▶ **Problem statement**
Copy the lines below exactly, starting at the one with "Recently Played" and ending at the one with "16. Avgust 2026 – Splavarenje Ibrom Spust", and leave out any picture.

******

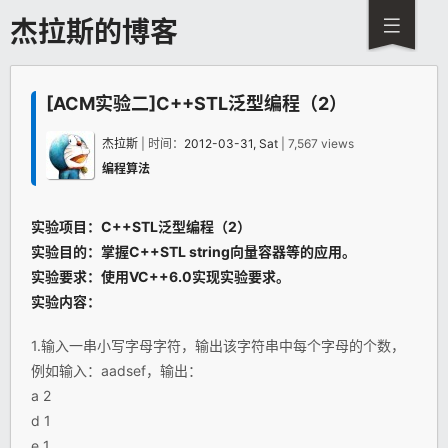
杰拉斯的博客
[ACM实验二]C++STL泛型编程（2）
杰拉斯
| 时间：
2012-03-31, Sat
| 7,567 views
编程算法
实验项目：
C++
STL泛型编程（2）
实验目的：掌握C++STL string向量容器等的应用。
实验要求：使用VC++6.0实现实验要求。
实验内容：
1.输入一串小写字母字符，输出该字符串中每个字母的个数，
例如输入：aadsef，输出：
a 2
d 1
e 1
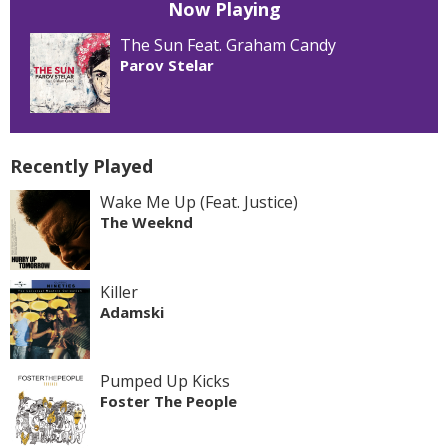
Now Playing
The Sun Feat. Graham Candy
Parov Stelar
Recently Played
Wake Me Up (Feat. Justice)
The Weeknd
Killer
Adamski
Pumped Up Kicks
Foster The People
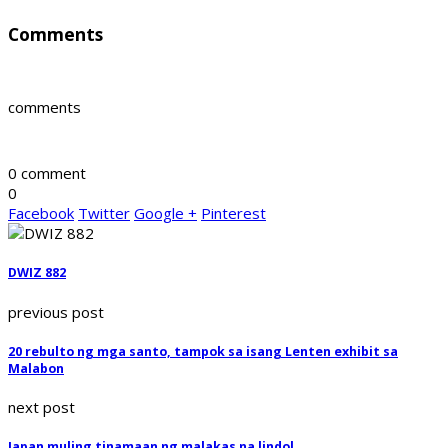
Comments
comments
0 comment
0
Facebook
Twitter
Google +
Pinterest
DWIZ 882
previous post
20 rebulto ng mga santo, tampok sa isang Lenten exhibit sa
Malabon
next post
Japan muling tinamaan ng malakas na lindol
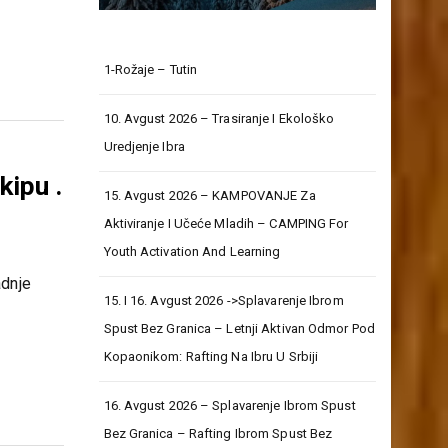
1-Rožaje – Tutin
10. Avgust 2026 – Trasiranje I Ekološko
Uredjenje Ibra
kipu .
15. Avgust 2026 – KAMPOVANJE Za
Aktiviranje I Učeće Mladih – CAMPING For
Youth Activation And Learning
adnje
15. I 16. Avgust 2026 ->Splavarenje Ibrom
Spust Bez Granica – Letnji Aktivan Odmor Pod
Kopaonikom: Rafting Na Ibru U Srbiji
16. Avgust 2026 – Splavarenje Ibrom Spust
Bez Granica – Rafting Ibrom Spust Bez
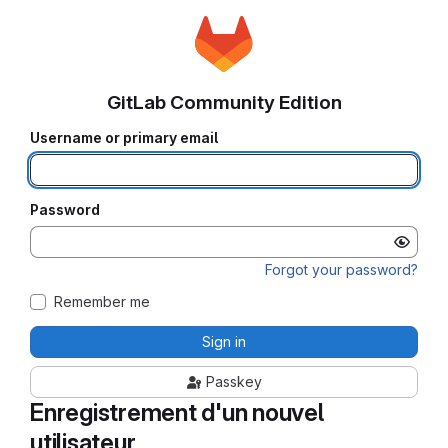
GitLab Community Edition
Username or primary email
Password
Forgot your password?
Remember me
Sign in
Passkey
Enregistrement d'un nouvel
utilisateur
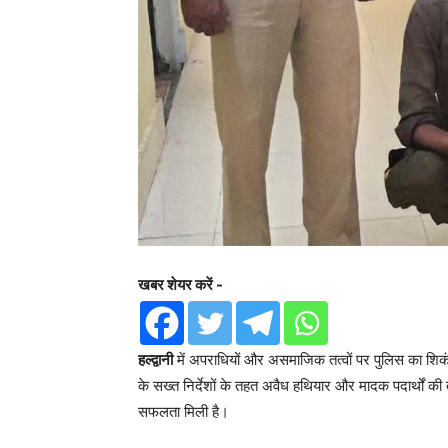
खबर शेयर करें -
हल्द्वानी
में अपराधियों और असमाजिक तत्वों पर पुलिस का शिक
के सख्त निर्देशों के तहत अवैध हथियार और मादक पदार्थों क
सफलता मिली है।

******

▶ **Expected output**
Recently Played
Wake Me Up (Feat. Justice)
The Weeknd
Killer
Adamski
Pumped Up Kicks
Foster The People
Comments
comments
0 comment
0
Facebook
Twitter
Google +
Pinterest
DWIZ 882
previous post
20 rebulto ng mga santo, tampok sa isang Lenten exhibit sa
Malabon
next post
Japan muling tinamaan ng malakas na lindol
1-Rožaje – Tutin
10. Avgust 2026 – Trasiranje I Ekološko
Uredjenje Ibra
kipu .
15. Avgust 2026 – KAMPOVANJE Za
Aktiviranje I Učeće Mladih – CAMPING For
Youth Activation And Learning
adnje
15. I 16. Avgust 2026 ->Splavarenje Ibrom
Spust Bez Granica – Letnji Aktivan Odmor Pod
Kopaonikom: Rafting Na Ibru U Srbiji
16. Avgust 2026 – Splavarenje Ibrom Spust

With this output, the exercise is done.